[Difference listings]

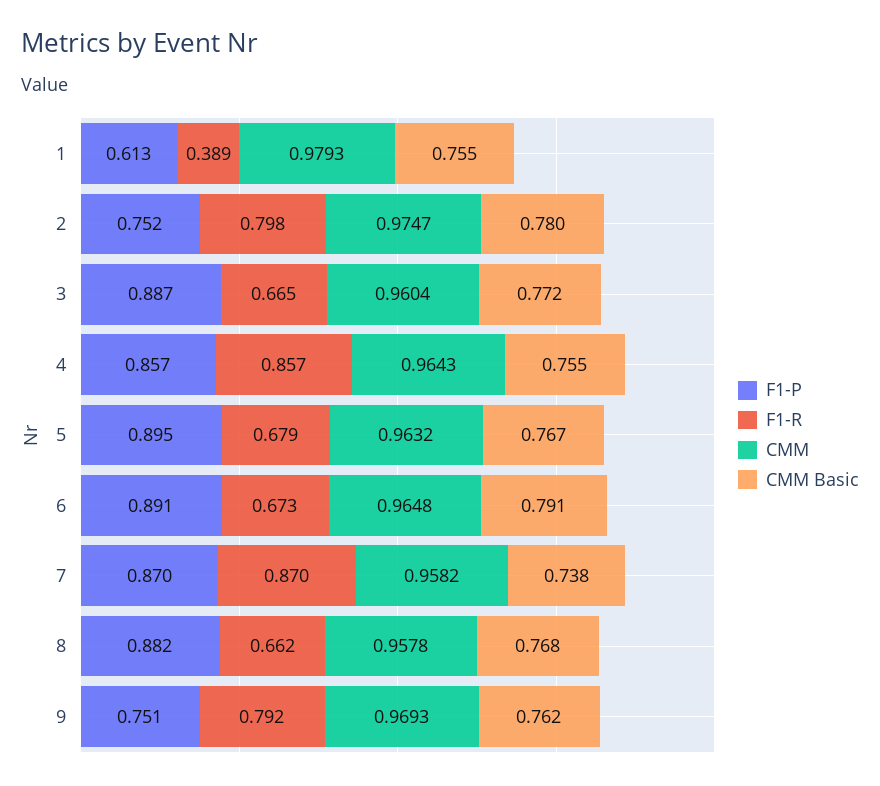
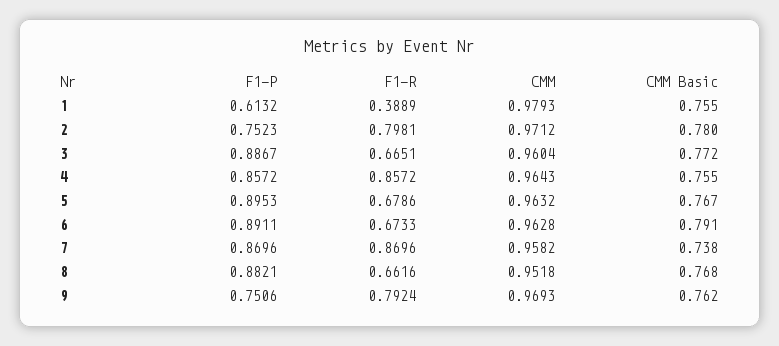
CMM, 2: 0.9747 -> 0.9712
CMM, 6: 0.9648 -> 0.9628
CMM, 8: 0.9578 -> 0.9518

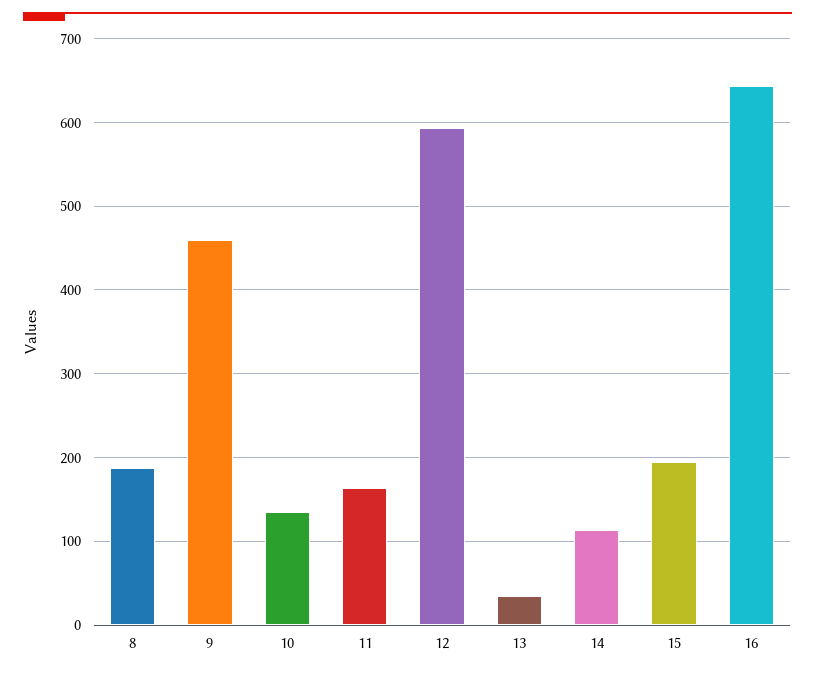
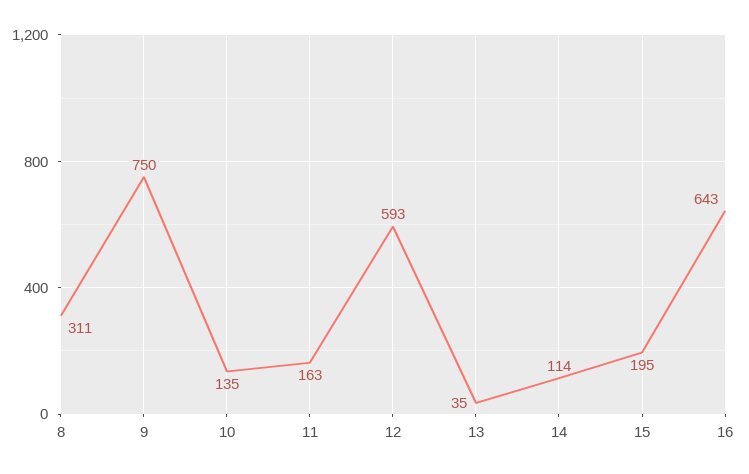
8: 190 -> 311
9: 460 -> 750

EXERCISE REQUIREMENTS :: Omitting the pictures, copy each record above exactly as it stands.

YOUR RESPONSE ::
CMM, 2: 0.9747 -> 0.9712
CMM, 6: 0.9648 -> 0.9628
CMM, 8: 0.9578 -> 0.9518

8: 190 -> 311
9: 460 -> 750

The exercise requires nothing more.